*** Opening of Exercise data ***
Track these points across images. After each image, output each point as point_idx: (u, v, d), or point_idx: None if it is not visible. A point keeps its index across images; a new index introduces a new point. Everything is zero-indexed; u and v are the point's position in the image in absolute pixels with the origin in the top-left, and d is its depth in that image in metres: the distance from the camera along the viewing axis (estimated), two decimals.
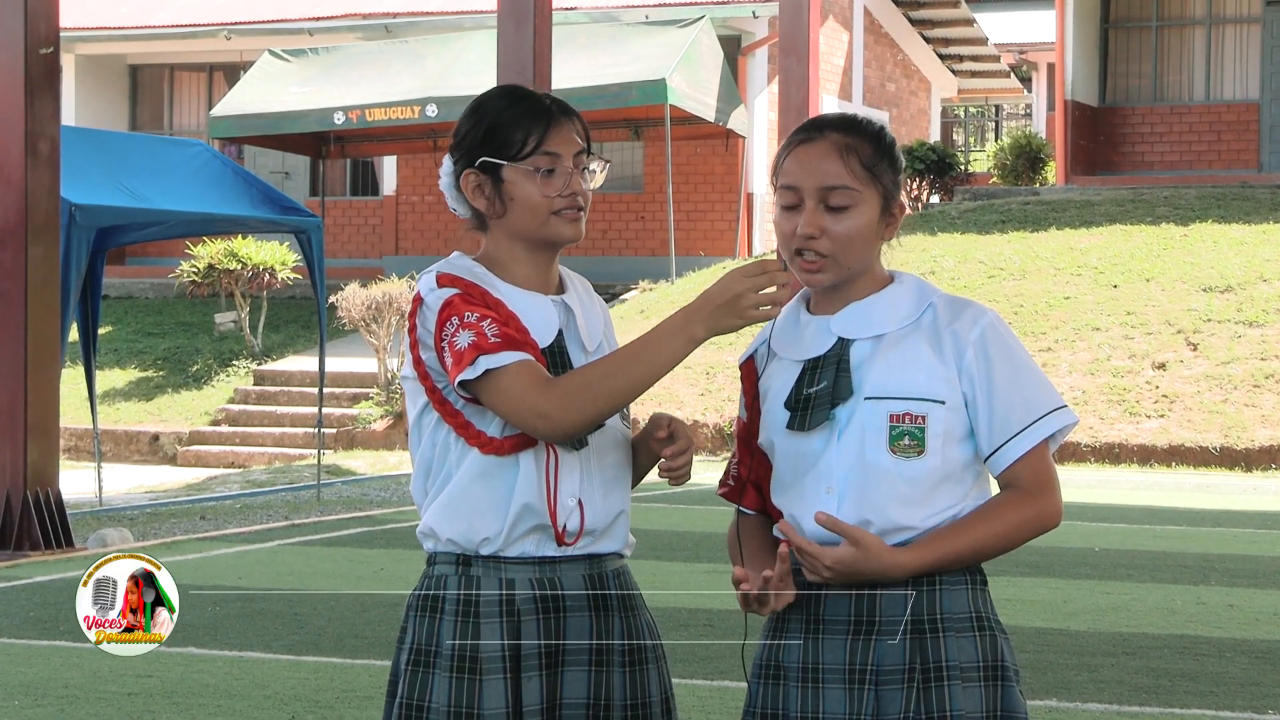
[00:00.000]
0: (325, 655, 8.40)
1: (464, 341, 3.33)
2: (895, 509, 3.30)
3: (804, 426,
*** Close of Exercise data ***
**Problem to solve**
Copy each line above exactly, with no images.

**Reply**
Track these points across images. After each image, output each point as point_idx: (u, v, d), or point_idx: None if it is not visible. A point keeps its index across images; a new index introduces a new point. Everything is zero-indexed; u and v are the point's position in the image in absolute pixels with the origin in the top-left, and d is its depth in that image in metres: the distance from the camera along the viewing axis (estimated), two decimals.
[00:00.000]
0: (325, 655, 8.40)
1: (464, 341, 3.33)
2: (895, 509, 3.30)
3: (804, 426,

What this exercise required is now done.